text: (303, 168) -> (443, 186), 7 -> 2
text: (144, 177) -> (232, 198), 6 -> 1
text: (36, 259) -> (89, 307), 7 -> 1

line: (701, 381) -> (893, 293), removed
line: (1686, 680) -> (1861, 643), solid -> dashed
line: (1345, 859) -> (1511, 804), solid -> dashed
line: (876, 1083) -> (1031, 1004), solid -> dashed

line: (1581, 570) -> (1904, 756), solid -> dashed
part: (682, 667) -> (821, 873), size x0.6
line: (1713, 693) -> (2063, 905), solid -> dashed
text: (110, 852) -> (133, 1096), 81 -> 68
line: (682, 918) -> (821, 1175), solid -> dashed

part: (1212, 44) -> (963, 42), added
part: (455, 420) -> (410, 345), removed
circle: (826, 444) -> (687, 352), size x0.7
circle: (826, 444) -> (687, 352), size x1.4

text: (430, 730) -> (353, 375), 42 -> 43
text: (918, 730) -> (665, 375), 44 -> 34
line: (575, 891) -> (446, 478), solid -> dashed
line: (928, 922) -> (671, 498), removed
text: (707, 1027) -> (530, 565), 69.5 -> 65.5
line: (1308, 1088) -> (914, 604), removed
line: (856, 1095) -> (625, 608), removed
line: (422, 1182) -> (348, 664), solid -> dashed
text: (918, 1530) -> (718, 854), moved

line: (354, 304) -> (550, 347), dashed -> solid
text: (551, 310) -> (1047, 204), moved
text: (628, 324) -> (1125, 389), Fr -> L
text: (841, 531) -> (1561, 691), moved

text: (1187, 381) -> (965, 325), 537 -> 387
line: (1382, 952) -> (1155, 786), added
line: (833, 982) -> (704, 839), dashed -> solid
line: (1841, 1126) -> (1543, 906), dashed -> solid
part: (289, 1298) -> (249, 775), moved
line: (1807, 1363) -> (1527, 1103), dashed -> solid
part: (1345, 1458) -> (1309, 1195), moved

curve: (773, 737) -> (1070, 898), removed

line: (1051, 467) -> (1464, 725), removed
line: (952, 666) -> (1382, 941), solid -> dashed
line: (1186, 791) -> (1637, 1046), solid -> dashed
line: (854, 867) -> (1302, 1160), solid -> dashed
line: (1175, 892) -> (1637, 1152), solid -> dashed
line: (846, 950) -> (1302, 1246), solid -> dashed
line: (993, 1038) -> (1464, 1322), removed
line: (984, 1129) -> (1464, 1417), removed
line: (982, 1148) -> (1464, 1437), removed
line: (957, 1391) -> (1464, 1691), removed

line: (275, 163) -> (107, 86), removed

* * *

**What you will do:** Your task is to extract the lines running from the one with "line: (993, 1038) -> (1464, 1322), removed" to the end of the material, inclusive, copying each exactly and adding nothing.

**Answer to the exercise:**
line: (993, 1038) -> (1464, 1322), removed
line: (984, 1129) -> (1464, 1417), removed
line: (982, 1148) -> (1464, 1437), removed
line: (957, 1391) -> (1464, 1691), removed

line: (275, 163) -> (107, 86), removed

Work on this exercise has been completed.